#### Your objective
What you return must match the records word for word, except that images are dropped.

== Segment start ==

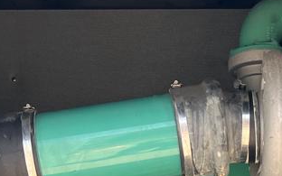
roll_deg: +2.8
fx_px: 868
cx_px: 278
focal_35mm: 113
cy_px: 333
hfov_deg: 18.0
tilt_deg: -1.0
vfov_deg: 10.7
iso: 50
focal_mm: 5.7
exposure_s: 1/341
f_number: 1.5
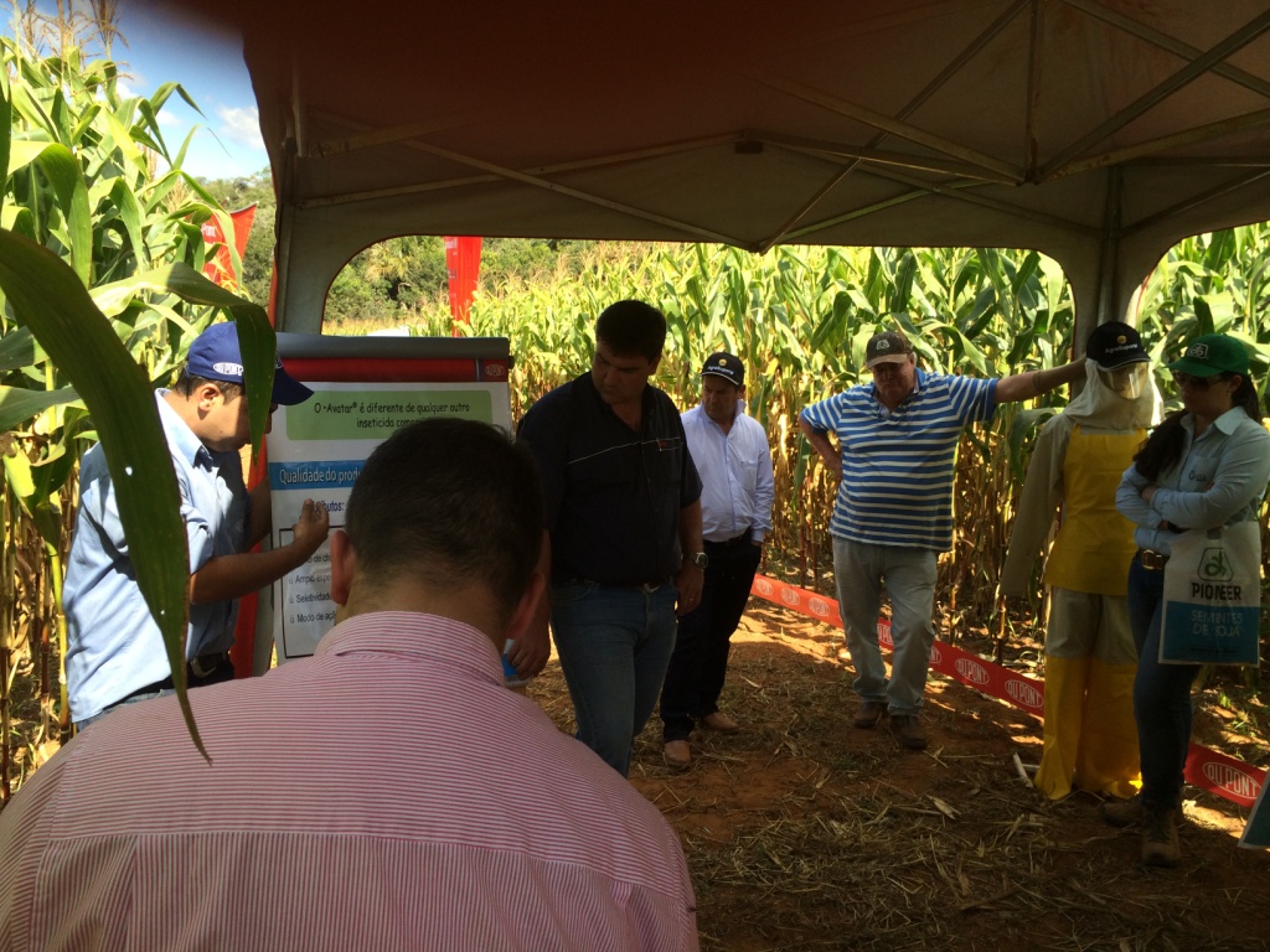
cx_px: 635
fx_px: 1101
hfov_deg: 60.0
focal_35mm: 30
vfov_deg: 46.8
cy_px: 476
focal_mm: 4.12
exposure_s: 1/586
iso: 32
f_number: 2.2
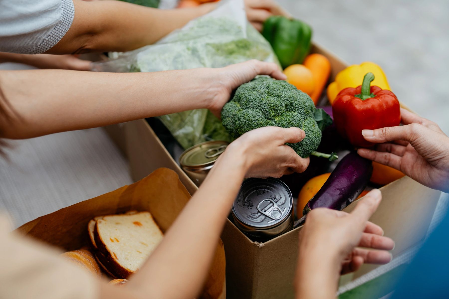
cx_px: 224
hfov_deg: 39.6
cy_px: 150
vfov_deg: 27.0
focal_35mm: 50
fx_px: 624
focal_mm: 50
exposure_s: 1/2000
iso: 100
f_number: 2
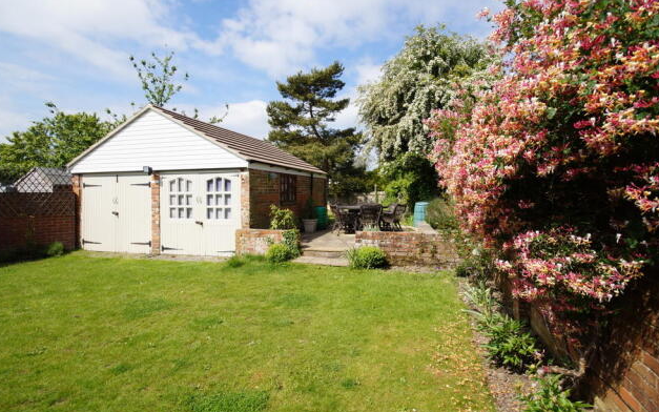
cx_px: 337
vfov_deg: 71.2
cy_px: 194
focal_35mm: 16
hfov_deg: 97.8
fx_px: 287
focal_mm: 10
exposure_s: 1/125
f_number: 9
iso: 100
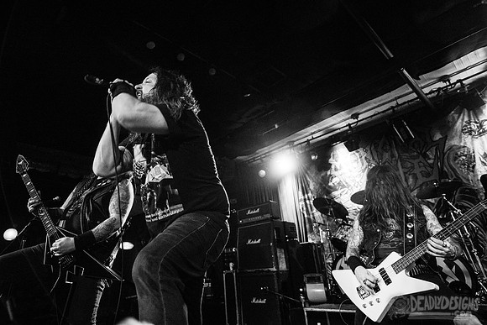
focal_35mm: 22
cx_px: 211
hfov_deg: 79.4
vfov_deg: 58.1
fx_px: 291
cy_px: 141
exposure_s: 1/125
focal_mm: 19
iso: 3200
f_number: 3.2
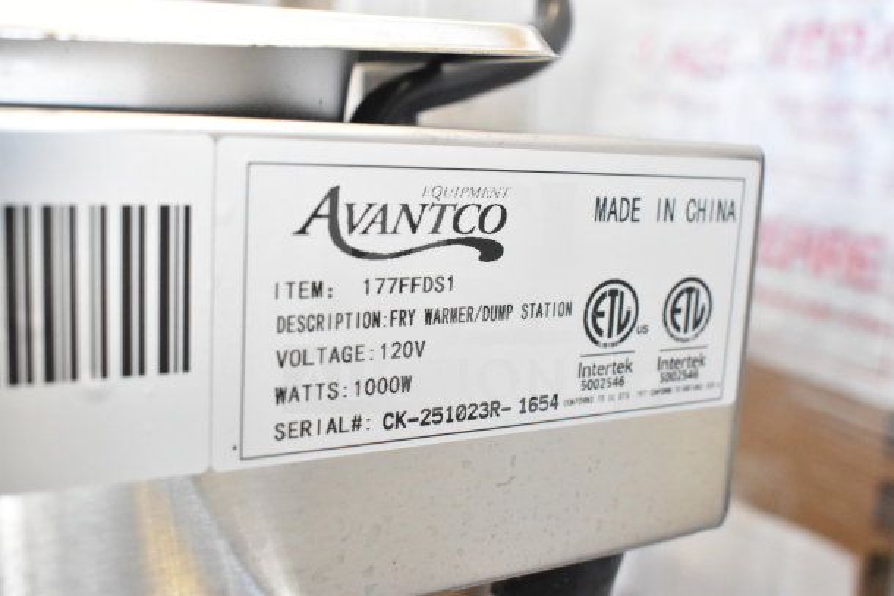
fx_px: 1006
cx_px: 447
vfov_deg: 33.0
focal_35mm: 40
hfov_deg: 47.9
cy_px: 298
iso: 6400
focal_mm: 27
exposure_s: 1/160
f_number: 6.3
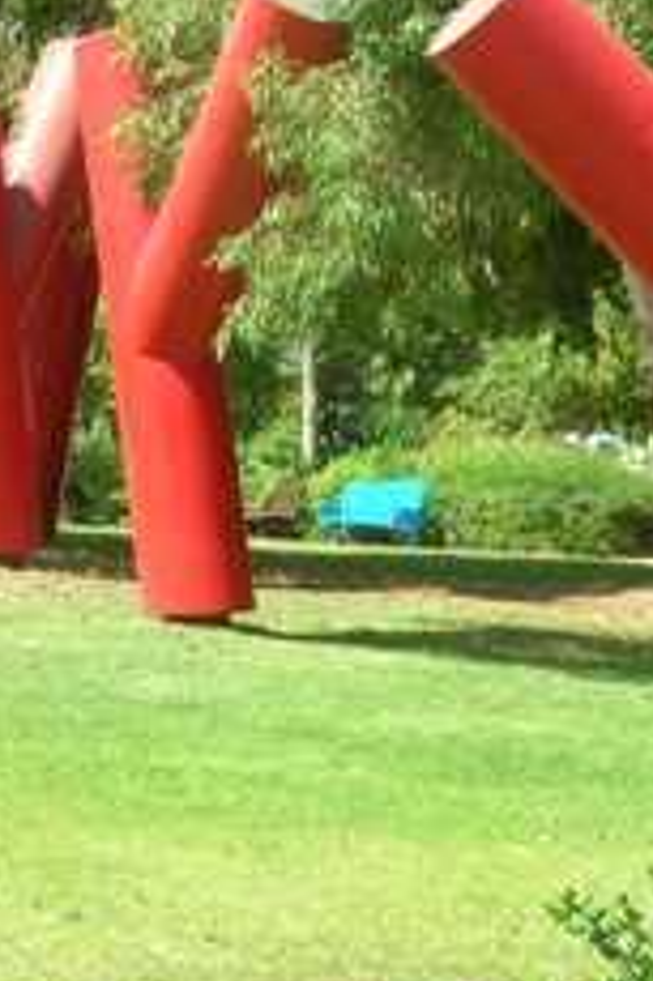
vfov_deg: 14.1
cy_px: 275
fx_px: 3951
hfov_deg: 9.4
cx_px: 499
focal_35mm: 145
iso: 50
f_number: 4.5
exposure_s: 1/154
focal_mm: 10.6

== Segment end ==

#### Response to this exercise
roll_deg: +2.8
fx_px: 868
cx_px: 278
focal_35mm: 113
cy_px: 333
hfov_deg: 18.0
tilt_deg: -1.0
vfov_deg: 10.7
iso: 50
focal_mm: 5.7
exposure_s: 1/341
f_number: 1.5
cx_px: 635
fx_px: 1101
hfov_deg: 60.0
focal_35mm: 30
vfov_deg: 46.8
cy_px: 476
focal_mm: 4.12
exposure_s: 1/586
iso: 32
f_number: 2.2
cx_px: 224
hfov_deg: 39.6
cy_px: 150
vfov_deg: 27.0
focal_35mm: 50
fx_px: 624
focal_mm: 50
exposure_s: 1/2000
iso: 100
f_number: 2
cx_px: 337
vfov_deg: 71.2
cy_px: 194
focal_35mm: 16
hfov_deg: 97.8
fx_px: 287
focal_mm: 10
exposure_s: 1/125
f_number: 9
iso: 100
focal_35mm: 22
cx_px: 211
hfov_deg: 79.4
vfov_deg: 58.1
fx_px: 291
cy_px: 141
exposure_s: 1/125
focal_mm: 19
iso: 3200
f_number: 3.2
fx_px: 1006
cx_px: 447
vfov_deg: 33.0
focal_35mm: 40
hfov_deg: 47.9
cy_px: 298
iso: 6400
focal_mm: 27
exposure_s: 1/160
f_number: 6.3
vfov_deg: 14.1
cy_px: 275
fx_px: 3951
hfov_deg: 9.4
cx_px: 499
focal_35mm: 145
iso: 50
f_number: 4.5
exposure_s: 1/154
focal_mm: 10.6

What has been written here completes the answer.